* _About this exercise_
All of the data must be printed exactly; please include every line.

* _Study material_
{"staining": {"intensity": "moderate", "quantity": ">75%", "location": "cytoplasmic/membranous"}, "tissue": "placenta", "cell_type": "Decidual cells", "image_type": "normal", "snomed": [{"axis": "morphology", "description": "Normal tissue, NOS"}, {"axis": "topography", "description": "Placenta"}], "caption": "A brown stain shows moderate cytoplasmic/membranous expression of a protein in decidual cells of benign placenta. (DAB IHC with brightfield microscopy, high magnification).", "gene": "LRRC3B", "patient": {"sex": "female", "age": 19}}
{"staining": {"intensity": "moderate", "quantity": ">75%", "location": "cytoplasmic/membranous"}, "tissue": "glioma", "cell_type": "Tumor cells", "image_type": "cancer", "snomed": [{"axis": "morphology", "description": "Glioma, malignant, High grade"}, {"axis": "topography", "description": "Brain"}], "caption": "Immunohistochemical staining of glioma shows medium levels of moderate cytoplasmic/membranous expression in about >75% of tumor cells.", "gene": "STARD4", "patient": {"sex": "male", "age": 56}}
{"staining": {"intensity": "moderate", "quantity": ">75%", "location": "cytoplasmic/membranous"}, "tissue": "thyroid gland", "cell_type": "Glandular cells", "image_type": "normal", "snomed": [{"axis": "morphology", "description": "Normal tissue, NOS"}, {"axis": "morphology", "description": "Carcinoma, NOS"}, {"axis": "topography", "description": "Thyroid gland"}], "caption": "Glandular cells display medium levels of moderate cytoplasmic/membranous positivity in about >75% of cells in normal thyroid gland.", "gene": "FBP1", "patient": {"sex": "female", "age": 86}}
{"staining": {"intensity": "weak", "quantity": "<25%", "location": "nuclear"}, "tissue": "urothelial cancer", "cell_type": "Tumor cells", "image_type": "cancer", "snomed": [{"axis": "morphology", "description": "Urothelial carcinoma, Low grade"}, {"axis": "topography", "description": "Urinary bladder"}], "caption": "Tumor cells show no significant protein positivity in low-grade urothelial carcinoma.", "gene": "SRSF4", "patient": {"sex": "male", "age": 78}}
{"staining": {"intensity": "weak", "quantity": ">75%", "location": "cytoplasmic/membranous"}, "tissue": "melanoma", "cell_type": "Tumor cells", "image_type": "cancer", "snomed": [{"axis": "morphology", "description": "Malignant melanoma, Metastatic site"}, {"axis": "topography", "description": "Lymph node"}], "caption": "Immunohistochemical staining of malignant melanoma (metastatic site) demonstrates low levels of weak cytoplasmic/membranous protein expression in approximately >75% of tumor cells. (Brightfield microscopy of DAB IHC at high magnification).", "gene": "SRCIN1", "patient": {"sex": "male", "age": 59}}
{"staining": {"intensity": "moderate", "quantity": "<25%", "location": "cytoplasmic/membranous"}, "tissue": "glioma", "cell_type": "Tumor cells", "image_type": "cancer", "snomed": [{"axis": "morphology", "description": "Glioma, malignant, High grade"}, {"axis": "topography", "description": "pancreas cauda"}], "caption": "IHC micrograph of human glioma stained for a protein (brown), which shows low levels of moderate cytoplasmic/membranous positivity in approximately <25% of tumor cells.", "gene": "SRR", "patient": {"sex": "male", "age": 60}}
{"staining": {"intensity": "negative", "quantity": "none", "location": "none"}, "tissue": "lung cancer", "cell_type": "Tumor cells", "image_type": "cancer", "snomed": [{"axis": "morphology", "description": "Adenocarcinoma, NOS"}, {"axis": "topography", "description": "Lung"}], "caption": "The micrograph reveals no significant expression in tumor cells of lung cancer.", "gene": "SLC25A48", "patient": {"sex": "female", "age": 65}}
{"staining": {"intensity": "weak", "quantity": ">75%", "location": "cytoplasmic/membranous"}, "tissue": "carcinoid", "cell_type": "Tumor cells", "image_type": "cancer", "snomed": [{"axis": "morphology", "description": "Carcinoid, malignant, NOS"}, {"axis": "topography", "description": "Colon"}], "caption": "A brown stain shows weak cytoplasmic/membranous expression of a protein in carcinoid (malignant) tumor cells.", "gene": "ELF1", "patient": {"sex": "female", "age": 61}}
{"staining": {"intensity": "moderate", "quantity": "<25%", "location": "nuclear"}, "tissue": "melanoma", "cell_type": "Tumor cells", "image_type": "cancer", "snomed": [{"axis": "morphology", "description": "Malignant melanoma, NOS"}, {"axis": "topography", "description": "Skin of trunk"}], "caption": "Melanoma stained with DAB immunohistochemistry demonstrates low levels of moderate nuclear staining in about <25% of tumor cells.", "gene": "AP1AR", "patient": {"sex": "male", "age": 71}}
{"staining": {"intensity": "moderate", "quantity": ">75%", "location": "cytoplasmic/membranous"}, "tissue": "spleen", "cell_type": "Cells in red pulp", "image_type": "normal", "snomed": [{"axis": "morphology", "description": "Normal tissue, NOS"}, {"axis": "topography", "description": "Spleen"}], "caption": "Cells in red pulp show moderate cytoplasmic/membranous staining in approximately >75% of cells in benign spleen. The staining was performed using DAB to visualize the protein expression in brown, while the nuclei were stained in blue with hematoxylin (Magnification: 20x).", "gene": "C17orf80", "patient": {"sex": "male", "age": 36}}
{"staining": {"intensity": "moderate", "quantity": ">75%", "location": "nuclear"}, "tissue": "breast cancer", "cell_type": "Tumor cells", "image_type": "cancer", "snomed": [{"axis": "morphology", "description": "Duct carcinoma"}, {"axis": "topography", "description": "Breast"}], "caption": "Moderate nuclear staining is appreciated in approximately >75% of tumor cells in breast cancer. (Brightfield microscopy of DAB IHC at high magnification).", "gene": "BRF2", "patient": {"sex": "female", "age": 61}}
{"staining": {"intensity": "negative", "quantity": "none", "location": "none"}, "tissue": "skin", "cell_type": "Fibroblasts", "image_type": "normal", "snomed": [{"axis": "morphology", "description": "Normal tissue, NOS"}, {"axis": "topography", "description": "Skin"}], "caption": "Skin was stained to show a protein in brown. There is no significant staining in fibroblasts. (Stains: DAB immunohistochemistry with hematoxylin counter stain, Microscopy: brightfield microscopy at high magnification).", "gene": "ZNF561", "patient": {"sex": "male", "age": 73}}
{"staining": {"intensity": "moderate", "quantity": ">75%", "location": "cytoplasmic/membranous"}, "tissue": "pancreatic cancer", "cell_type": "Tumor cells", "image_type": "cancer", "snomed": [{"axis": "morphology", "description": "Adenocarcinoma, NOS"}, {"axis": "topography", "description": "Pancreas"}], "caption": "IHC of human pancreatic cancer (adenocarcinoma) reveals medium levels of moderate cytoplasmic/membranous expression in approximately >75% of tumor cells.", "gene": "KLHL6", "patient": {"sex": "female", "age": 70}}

* _Result of the exercise_
{"staining": {"intensity": "moderate", "quantity": ">75%", "location": "cytoplasmic/membranous"}, "tissue": "placenta", "cell_type": "Decidual cells", "image_type": "normal", "snomed": [{"axis": "morphology", "description": "Normal tissue, NOS"}, {"axis": "topography", "description": "Placenta"}], "caption": "A brown stain shows moderate cytoplasmic/membranous expression of a protein in decidual cells of benign placenta. (DAB IHC with brightfield microscopy, high magnification).", "gene": "LRRC3B", "patient": {"sex": "female", "age": 19}}
{"staining": {"intensity": "moderate", "quantity": ">75%", "location": "cytoplasmic/membranous"}, "tissue": "glioma", "cell_type": "Tumor cells", "image_type": "cancer", "snomed": [{"axis": "morphology", "description": "Glioma, malignant, High grade"}, {"axis": "topography", "description": "Brain"}], "caption": "Immunohistochemical staining of glioma shows medium levels of moderate cytoplasmic/membranous expression in about >75% of tumor cells.", "gene": "STARD4", "patient": {"sex": "male", "age": 56}}
{"staining": {"intensity": "moderate", "quantity": ">75%", "location": "cytoplasmic/membranous"}, "tissue": "thyroid gland", "cell_type": "Glandular cells", "image_type": "normal", "snomed": [{"axis": "morphology", "description": "Normal tissue, NOS"}, {"axis": "morphology", "description": "Carcinoma, NOS"}, {"axis": "topography", "description": "Thyroid gland"}], "caption": "Glandular cells display medium levels of moderate cytoplasmic/membranous positivity in about >75% of cells in normal thyroid gland.", "gene": "FBP1", "patient": {"sex": "female", "age": 86}}
{"staining": {"intensity": "weak", "quantity": "<25%", "location": "nuclear"}, "tissue": "urothelial cancer", "cell_type": "Tumor cells", "image_type": "cancer", "snomed": [{"axis": "morphology", "description": "Urothelial carcinoma, Low grade"}, {"axis": "topography", "description": "Urinary bladder"}], "caption": "Tumor cells show no significant protein positivity in low-grade urothelial carcinoma.", "gene": "SRSF4", "patient": {"sex": "male", "age": 78}}
{"staining": {"intensity": "weak", "quantity": ">75%", "location": "cytoplasmic/membranous"}, "tissue": "melanoma", "cell_type": "Tumor cells", "image_type": "cancer", "snomed": [{"axis": "morphology", "description": "Malignant melanoma, Metastatic site"}, {"axis": "topography", "description": "Lymph node"}], "caption": "Immunohistochemical staining of malignant melanoma (metastatic site) demonstrates low levels of weak cytoplasmic/membranous protein expression in approximately >75% of tumor cells. (Brightfield microscopy of DAB IHC at high magnification).", "gene": "SRCIN1", "patient": {"sex": "male", "age": 59}}
{"staining": {"intensity": "moderate", "quantity": "<25%", "location": "cytoplasmic/membranous"}, "tissue": "glioma", "cell_type": "Tumor cells", "image_type": "cancer", "snomed": [{"axis": "morphology", "description": "Glioma, malignant, High grade"}, {"axis": "topography", "description": "pancreas cauda"}], "caption": "IHC micrograph of human glioma stained for a protein (brown), which shows low levels of moderate cytoplasmic/membranous positivity in approximately <25% of tumor cells.", "gene": "SRR", "patient": {"sex": "male", "age": 60}}
{"staining": {"intensity": "negative", "quantity": "none", "location": "none"}, "tissue": "lung cancer", "cell_type": "Tumor cells", "image_type": "cancer", "snomed": [{"axis": "morphology", "description": "Adenocarcinoma, NOS"}, {"axis": "topography", "description": "Lung"}], "caption": "The micrograph reveals no significant expression in tumor cells of lung cancer.", "gene": "SLC25A48", "patient": {"sex": "female", "age": 65}}
{"staining": {"intensity": "weak", "quantity": ">75%", "location": "cytoplasmic/membranous"}, "tissue": "carcinoid", "cell_type": "Tumor cells", "image_type": "cancer", "snomed": [{"axis": "morphology", "description": "Carcinoid, malignant, NOS"}, {"axis": "topography", "description": "Colon"}], "caption": "A brown stain shows weak cytoplasmic/membranous expression of a protein in carcinoid (malignant) tumor cells.", "gene": "ELF1", "patient": {"sex": "female", "age": 61}}
{"staining": {"intensity": "moderate", "quantity": "<25%", "location": "nuclear"}, "tissue": "melanoma", "cell_type": "Tumor cells", "image_type": "cancer", "snomed": [{"axis": "morphology", "description": "Malignant melanoma, NOS"}, {"axis": "topography", "description": "Skin of trunk"}], "caption": "Melanoma stained with DAB immunohistochemistry demonstrates low levels of moderate nuclear staining in about <25% of tumor cells.", "gene": "AP1AR", "patient": {"sex": "male", "age": 71}}
{"staining": {"intensity": "moderate", "quantity": ">75%", "location": "cytoplasmic/membranous"}, "tissue": "spleen", "cell_type": "Cells in red pulp", "image_type": "normal", "snomed": [{"axis": "morphology", "description": "Normal tissue, NOS"}, {"axis": "topography", "description": "Spleen"}], "caption": "Cells in red pulp show moderate cytoplasmic/membranous staining in approximately >75% of cells in benign spleen. The staining was performed using DAB to visualize the protein expression in brown, while the nuclei were stained in blue with hematoxylin (Magnification: 20x).", "gene": "C17orf80", "patient": {"sex": "male", "age": 36}}
{"staining": {"intensity": "moderate", "quantity": ">75%", "location": "nuclear"}, "tissue": "breast cancer", "cell_type": "Tumor cells", "image_type": "cancer", "snomed": [{"axis": "morphology", "description": "Duct carcinoma"}, {"axis": "topography", "description": "Breast"}], "caption": "Moderate nuclear staining is appreciated in approximately >75% of tumor cells in breast cancer. (Brightfield microscopy of DAB IHC at high magnification).", "gene": "BRF2", "patient": {"sex": "female", "age": 61}}
{"staining": {"intensity": "negative", "quantity": "none", "location": "none"}, "tissue": "skin", "cell_type": "Fibroblasts", "image_type": "normal", "snomed": [{"axis": "morphology", "description": "Normal tissue, NOS"}, {"axis": "topography", "description": "Skin"}], "caption": "Skin was stained to show a protein in brown. There is no significant staining in fibroblasts. (Stains: DAB immunohistochemistry with hematoxylin counter stain, Microscopy: brightfield microscopy at high magnification).", "gene": "ZNF561", "patient": {"sex": "male", "age": 73}}
{"staining": {"intensity": "moderate", "quantity": ">75%", "location": "cytoplasmic/membranous"}, "tissue": "pancreatic cancer", "cell_type": "Tumor cells", "image_type": "cancer", "snomed": [{"axis": "morphology", "description": "Adenocarcinoma, NOS"}, {"axis": "topography", "description": "Pancreas"}], "caption": "IHC of human pancreatic cancer (adenocarcinoma) reveals medium levels of moderate cytoplasmic/membranous expression in approximately >75% of tumor cells.", "gene": "KLHL6", "patient": {"sex": "female", "age": 70}}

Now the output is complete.